Simply put, children so idolize Santa not because they want to be him, but because he gives them toys. Indeed, enterprising children hoping to emulate Santa would sooner don a red suit, give gifts, and get a pet deer before attempting to gain a hundred pounds. Fiona Campbell-Reilly, the spokeswoman at Bluewater shopping centre in Greenhithe, Kent, however remains oblivious. She instead has offered confused children this nugget of “wise” consolation, “He will still be the same lovable jolly man, but will be fitter and healthier.”
This attempt, however, speaks to a larger problem, namely the belief that the citizenry is irresponsible and must be shielded from anything which could potentially be deemed harmful. Such a nanny-state mentality asserts and propagates the insidious myth that people cannot think for themselves. The dangers of obesity are well known and it is the responsibility of the individual to look out for his or her own well-being. It is absurd to believe that Santa Claus’s weight would have any effect, either positive or negative, on a nation’s health.

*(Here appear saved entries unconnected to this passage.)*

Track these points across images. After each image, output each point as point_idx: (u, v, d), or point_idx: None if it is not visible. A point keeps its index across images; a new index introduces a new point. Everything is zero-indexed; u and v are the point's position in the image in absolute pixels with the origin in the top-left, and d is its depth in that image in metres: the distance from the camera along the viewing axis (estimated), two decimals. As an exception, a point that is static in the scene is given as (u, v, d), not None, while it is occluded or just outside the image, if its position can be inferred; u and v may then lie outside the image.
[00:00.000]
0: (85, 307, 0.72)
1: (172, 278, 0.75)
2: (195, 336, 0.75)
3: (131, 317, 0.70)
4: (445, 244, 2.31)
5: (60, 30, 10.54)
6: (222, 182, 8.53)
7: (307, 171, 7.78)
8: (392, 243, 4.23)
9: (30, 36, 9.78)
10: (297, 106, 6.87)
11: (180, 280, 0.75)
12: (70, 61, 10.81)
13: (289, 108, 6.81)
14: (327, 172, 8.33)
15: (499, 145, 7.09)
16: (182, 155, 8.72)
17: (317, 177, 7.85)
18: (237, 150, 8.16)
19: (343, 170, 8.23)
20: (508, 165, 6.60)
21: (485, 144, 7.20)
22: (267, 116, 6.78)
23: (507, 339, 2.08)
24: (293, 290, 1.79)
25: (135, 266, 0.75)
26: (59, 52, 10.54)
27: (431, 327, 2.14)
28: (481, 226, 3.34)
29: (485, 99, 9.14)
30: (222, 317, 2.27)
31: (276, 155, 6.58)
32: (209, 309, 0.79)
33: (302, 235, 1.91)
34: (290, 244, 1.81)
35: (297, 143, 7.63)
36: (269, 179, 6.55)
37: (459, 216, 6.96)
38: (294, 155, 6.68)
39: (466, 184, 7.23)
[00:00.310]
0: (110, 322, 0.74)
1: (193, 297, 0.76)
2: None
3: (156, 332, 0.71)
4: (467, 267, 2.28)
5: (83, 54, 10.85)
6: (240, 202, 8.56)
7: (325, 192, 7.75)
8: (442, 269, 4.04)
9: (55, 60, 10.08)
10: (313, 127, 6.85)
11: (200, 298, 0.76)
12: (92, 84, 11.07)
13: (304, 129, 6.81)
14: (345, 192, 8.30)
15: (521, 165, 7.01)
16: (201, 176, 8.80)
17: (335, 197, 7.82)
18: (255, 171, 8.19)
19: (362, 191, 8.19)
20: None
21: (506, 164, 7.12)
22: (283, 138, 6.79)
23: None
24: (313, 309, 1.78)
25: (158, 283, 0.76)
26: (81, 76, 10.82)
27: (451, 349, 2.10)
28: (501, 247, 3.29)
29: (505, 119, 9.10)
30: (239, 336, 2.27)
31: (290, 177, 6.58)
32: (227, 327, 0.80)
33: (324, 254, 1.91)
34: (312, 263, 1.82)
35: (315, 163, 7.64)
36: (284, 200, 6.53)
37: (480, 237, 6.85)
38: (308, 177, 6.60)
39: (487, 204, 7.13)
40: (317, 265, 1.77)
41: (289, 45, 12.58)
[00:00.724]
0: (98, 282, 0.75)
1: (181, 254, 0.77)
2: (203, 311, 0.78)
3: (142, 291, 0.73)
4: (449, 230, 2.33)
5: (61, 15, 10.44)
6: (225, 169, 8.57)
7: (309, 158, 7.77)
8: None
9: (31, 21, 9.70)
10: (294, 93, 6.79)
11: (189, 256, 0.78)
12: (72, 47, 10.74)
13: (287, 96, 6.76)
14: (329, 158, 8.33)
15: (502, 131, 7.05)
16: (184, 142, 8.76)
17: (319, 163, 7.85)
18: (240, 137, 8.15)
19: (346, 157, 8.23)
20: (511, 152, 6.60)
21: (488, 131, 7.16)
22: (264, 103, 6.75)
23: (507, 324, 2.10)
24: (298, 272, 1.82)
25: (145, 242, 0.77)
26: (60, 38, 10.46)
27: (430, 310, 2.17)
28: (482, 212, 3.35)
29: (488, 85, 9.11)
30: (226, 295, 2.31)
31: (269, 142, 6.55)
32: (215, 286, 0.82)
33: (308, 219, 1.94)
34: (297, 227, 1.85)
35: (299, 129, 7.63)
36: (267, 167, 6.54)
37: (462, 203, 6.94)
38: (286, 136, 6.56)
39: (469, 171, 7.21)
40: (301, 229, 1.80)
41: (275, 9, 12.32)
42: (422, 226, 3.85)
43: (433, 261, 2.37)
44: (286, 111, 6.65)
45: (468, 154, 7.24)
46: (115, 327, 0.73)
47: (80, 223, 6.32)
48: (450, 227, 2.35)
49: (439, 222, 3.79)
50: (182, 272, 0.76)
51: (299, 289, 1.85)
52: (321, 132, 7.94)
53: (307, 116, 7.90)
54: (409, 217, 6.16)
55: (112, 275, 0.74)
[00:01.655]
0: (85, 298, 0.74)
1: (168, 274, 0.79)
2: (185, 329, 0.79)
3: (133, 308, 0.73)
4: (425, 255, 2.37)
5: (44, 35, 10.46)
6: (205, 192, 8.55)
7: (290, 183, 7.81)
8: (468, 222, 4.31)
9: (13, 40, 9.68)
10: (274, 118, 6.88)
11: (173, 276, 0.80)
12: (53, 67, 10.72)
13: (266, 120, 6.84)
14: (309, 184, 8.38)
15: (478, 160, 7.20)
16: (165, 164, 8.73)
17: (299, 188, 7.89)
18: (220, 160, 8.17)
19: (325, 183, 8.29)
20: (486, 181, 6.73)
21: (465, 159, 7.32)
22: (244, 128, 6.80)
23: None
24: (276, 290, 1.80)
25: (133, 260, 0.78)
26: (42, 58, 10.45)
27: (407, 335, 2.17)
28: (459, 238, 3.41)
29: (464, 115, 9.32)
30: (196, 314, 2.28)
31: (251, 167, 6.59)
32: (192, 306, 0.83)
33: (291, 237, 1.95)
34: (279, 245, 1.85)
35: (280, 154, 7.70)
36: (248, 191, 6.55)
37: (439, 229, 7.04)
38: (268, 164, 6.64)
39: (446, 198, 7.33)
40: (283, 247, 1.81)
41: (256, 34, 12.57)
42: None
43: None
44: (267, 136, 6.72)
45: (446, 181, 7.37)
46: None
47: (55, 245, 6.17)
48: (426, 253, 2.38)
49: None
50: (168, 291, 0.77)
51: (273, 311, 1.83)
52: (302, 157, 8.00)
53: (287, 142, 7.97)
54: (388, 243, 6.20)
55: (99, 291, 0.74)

While the Brits are forcing Santa onto treadmills, the Australians are giving Santa sensitivity lessons. In the post-Imus era, it seems the “ho” hysteria has made its way to the Southern hemisphere. The Sunday Mail reported that Santas employed and training with Australia’s largest Santa supplier, Westaf Operations, were ordered not to use the traditional Santa laugh, because, “‘We were told it (ho) was a derogatory term for females and can upset people,’ said the Santa, who did not want to be identified publicly.”

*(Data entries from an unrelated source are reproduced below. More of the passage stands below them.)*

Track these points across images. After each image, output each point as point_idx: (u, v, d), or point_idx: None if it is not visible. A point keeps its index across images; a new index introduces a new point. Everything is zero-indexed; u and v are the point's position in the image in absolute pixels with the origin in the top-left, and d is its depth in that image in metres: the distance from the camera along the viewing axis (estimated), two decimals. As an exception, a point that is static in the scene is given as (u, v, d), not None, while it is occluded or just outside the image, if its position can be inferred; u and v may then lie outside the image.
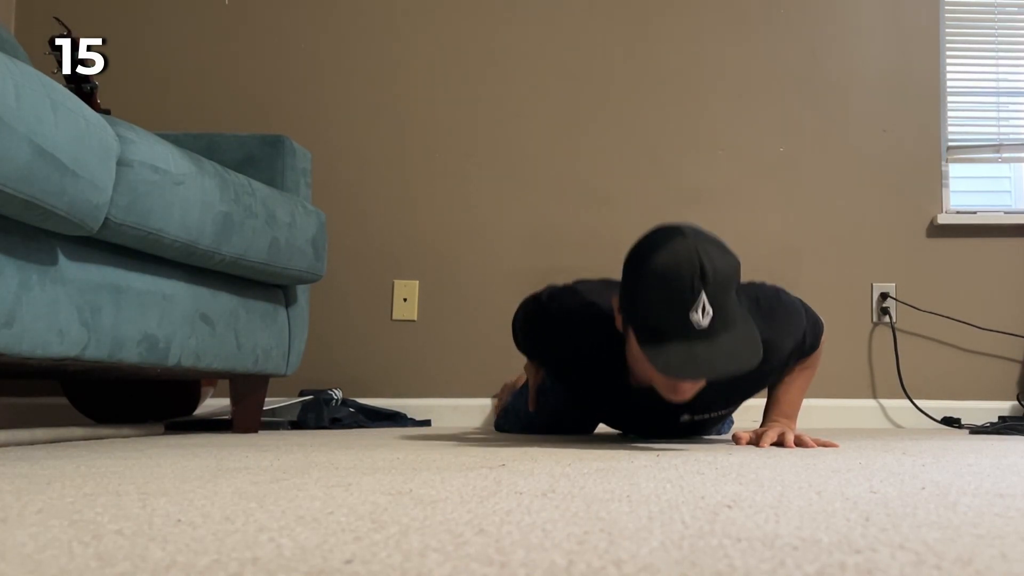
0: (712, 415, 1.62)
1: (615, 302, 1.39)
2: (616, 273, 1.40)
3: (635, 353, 1.33)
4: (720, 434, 2.08)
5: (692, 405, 1.48)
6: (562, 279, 1.65)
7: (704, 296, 1.22)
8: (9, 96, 1.09)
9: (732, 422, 2.14)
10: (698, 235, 1.27)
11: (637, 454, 1.21)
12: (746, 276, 1.36)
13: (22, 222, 1.21)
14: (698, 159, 2.75)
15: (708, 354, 1.23)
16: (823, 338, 1.65)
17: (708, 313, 1.23)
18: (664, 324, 1.24)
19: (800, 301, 1.62)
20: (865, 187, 2.76)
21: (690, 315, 1.22)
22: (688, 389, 1.34)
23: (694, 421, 1.61)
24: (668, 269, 1.23)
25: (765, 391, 1.67)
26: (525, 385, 1.99)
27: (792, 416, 1.62)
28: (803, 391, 1.65)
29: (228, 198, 1.61)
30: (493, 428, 2.17)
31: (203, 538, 0.49)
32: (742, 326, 1.28)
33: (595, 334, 1.47)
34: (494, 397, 2.64)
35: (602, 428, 2.27)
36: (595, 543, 0.47)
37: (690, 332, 1.23)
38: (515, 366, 2.28)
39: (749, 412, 1.99)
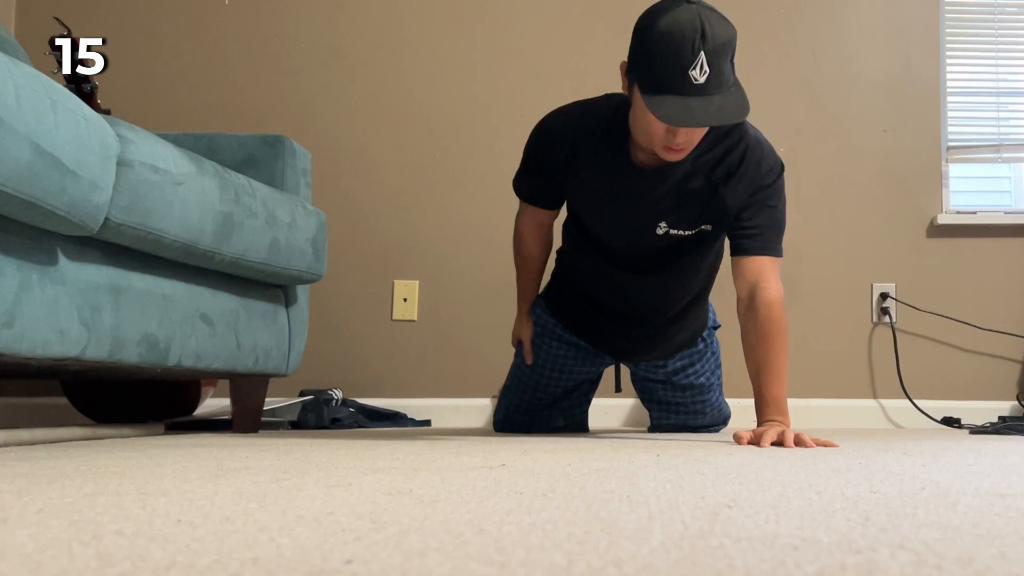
0: (684, 232, 1.70)
1: (622, 65, 1.54)
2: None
3: (638, 110, 1.51)
4: (715, 432, 2.08)
5: (671, 211, 1.65)
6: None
7: (703, 55, 1.39)
8: (9, 96, 1.09)
9: (726, 416, 2.15)
10: (702, 3, 1.44)
11: (637, 454, 1.21)
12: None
13: (22, 222, 1.21)
14: (698, 159, 2.75)
15: (701, 107, 1.40)
16: (780, 284, 1.68)
17: (705, 71, 1.40)
18: (665, 78, 1.41)
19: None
20: (865, 187, 2.76)
21: (689, 72, 1.40)
22: (683, 143, 1.50)
23: (668, 236, 1.70)
24: (672, 29, 1.40)
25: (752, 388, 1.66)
26: (515, 364, 2.04)
27: (785, 411, 1.61)
28: (785, 376, 1.65)
29: (228, 198, 1.61)
30: (492, 428, 2.17)
31: (203, 538, 0.49)
32: (734, 89, 1.46)
33: (597, 113, 1.67)
34: (493, 397, 2.64)
35: (596, 425, 2.27)
36: (595, 543, 0.47)
37: (687, 87, 1.40)
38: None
39: (748, 412, 1.99)
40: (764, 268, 1.65)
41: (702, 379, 2.02)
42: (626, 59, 1.52)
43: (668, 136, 1.48)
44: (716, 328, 2.06)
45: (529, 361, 1.99)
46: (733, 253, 1.69)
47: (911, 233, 2.75)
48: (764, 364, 1.63)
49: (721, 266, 1.90)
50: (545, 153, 1.73)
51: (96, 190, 1.27)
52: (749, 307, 1.64)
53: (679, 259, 1.78)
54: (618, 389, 2.12)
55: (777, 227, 1.70)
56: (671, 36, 1.39)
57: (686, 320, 1.93)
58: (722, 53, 1.42)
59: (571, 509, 0.61)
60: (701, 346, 2.01)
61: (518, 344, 2.04)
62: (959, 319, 2.69)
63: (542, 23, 2.81)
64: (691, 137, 1.51)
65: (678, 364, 1.99)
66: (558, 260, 2.01)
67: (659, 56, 1.41)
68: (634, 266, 1.79)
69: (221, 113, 2.75)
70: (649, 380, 2.04)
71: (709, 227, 1.70)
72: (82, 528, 0.52)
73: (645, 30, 1.45)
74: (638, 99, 1.47)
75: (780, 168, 1.69)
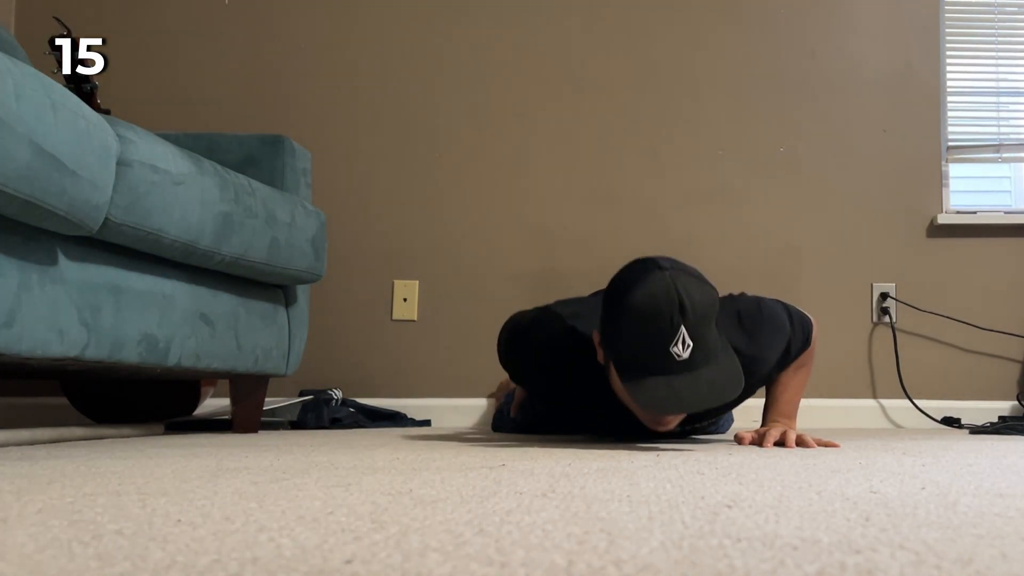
0: (701, 425, 1.64)
1: (596, 337, 1.39)
2: (614, 273, 1.40)
3: (618, 385, 1.35)
4: (721, 433, 2.08)
5: (680, 424, 1.49)
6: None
7: (684, 330, 1.24)
8: (9, 96, 1.09)
9: (732, 420, 2.14)
10: (676, 268, 1.29)
11: (637, 454, 1.21)
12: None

Instead of his normal, jovial chuckle, Santa will woo his admirers with a lackluster, but enunciated (to avoid misinterpretation) “Ha, Ha, Ha.” Thankfully, however, some have maintained their sanity, “University of South Australia communications senior lecturer Dr Jackie Cook said any banning of ‘ho, ho, ho’ was ‘nonsense.’ ‘Can we use a garden hoe anymore? Do we have to remove that?… Ho, ho, ho from Santa is going to be everywhere. It’s going to be in books, on Christmas cards and kids are going to come across it sooner or later.’”
Western nations pride themselves on their tolerance and freedom. Such restrictions on the thoughts, appearances, and attitudes of the members of society and, of all people, Santa, are a dreadful harbinger of things to come. For I think we all can agree that when Santa Claus is forced to change his ways something has gone terribly wrong.